Minta Peristiwa Kudatuli Diusut Tuntas, PDIP: Aktor Intelektual Harus Dihukum

JAKARTA - PDI Perjuangan (PDIP) mendesak kasus penyerangan kantornya pada 27 Juli 1996 atau yang dikenal dengan Peristiwa Kudeta Dua Puluh Tujuh Juli atau Kudatuli diusut tuntas. Aktor intelektual harus mempertanggungjawabkan perbuatannya.

Hal ini disampaikan Sekjen PDIP Hasto Kristiyanto dalam Diskusi Publik Memperingati 26 Tahun Peristiwa 27 Juli yang digelar di kantor DPP PDIP di Jalan Diponegoro 58, Menteng, Jakarta Pusat pada hari ini, Kamis, 21 Juli.

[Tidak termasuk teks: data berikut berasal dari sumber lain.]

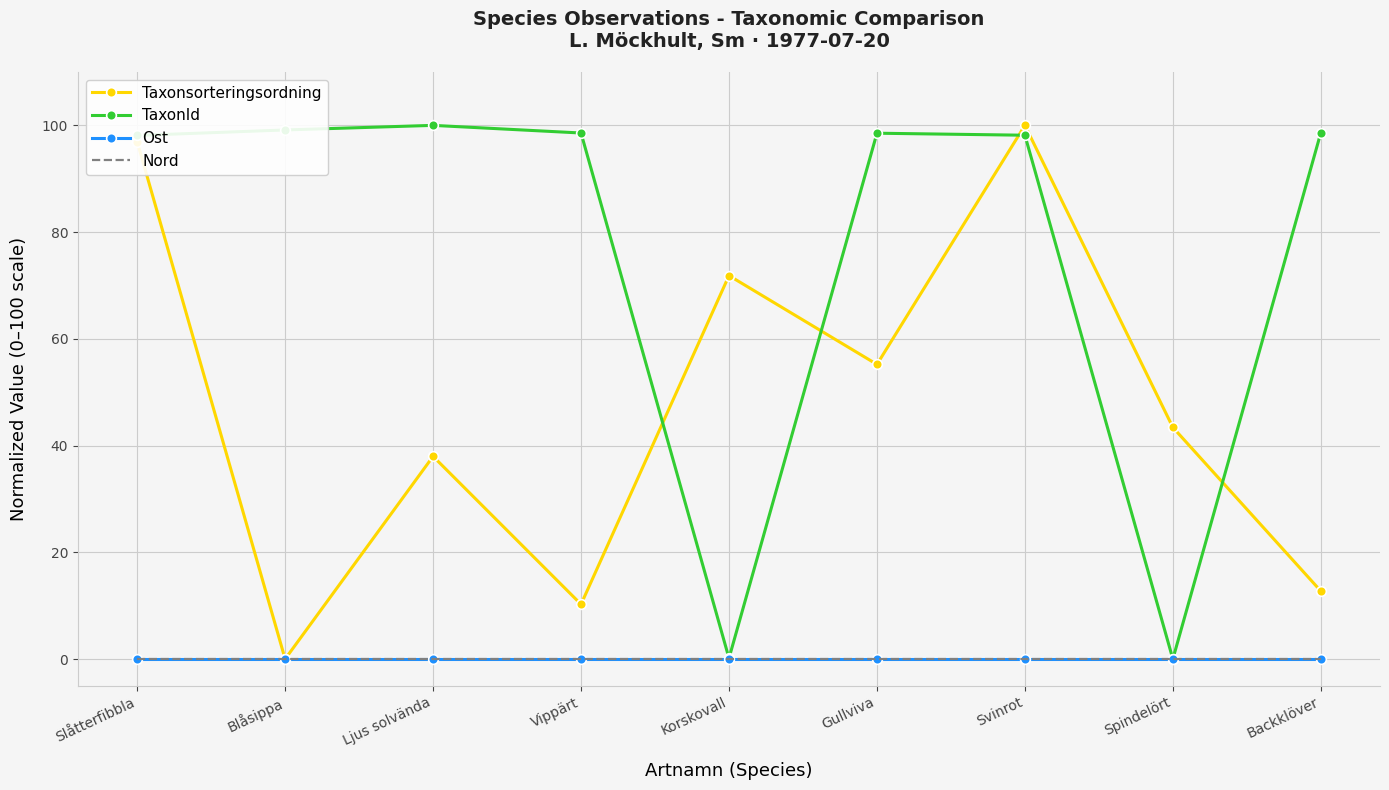

Reading right to left, transcribe all the data shown in this chart.

Taxonsorteringsordning: 12.7	43.4	100.0	55.2	71.8	10.3	38.0	0.0	97.0
TaxonId: 98.6	0.0	98.2	98.5	0.2	98.6	100.0	99.1	98.1
Ost: 0.0	0.0	0.0	0.0	0.0	0.0	0.0	0.0	0.0
Nord: 0.0	0.0	0.0	0.0	0.0	0.0	0.0	0.0	0.0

"Kami akan mencari setiap ruang yang ada. Jadi kepada Tim Pembela Demokrasi Indonesia kita minta bantuannya terus, kita akan mencari setiap celah keadilan, setiap ruang bagi penegakan hukum yang berkeadilan," kata Hasto dalam acara tersebut.

"Kita akan terus membangun optimisme bagi kita dengan membangun kekuatan bersama, pada akhirnya siapapun yang menjadi aktor-aktor intelektual terhadap serangan Partai Demokrasi Indonesia saat itu, harus dituntut di muka hukum biar keadilan betul-betul ditegakkan," sambungnya.

PDIP masih ingat peristiwa penyerangan untuk mengambil paksa gedung kantor partai yang saat itu diduduki pendukung Megawati Soekarnoputri yang duduk sebagai ketua umum. Hasto menyebut Peristiwa Kudatuli ini adalah sejarah yang mengajarkan bahwa pemerintahan yang otoriter tidak akan tahan lama.

"Karena itulah Ibu Mega, pesannya pada peringatan ini, mengingatkan agar dengan turun ke bawah, menyatu dengan kekuatan rakyat, menangis dan tertawa dengan rakyat, itu sejatinya memahami hakekat paling dasar kekuasaan politik yang berasal dari rakyat," tegasnya.

Sementara itu, Ketua DPP PDIP Ribka Tjiptaning mengatakan Peristiwa Kudatuli seperti penyakit kronis yang belum sembuh sampai sekarang. Sehingga, dia mendatangi Komnas HAM beberapa waktu lalu untuk meminta penjelasan.

Ribka juga menyebut, Peristiwa Kudatuli adalah sejarah kelabu. Apalagi, Komnas HAM merilis resmi hanya lima orang meninggal padahal masih banyak yang hilang hingga saat ini.

"Dulu saya pernah, ada seorang ibu-ibu yang sumbing. Melihat ada yang ditusuk bayonet. Ibu itu belakangan tidak ada lagi. Kemana? Ada juga teman saya hilang itu sampai sekarang tidak ketemu," kata Ribka.

"Jangan sampai lupa 27 Juli itu," tegasnya.

Berikutnya, anggota Tim Pembela Demokrasi Indonesia (TPDI) Trimedya Panjaitan meminta pemegang kekuasaan di DPR dan Eksekutif untuk bisa mendorong penuntasan Peristiwa Kudatuli. Jangan sampai aktor intelektual penyerangan tersebut tak dihukum atas perbuatannya.

"Kita harus bicara penegakan hukum, bukan hanya rekonsiliasi, tapi kita minta tetap kasus 27 Juli diusut tuntas," ujarnya.

"Otak intelektualnya, siapapun dia, hukum tak boleh tajam ke bawah tumpul ke atas. Hukum tak boleh hanya berpihak pada orang yang punya kekuasaan," imbuh anggota DPR RI Fraksi PDIP tersebut.

Adapun acara diskusi ini dibuka oleh Sekjen PDIP Hasto Kristiyanto. Hadir sebagai pembicara Wamenkumham Edward Omar Sharif Harie dan Komisioner Komnas HAM Sandrayati Moniaga.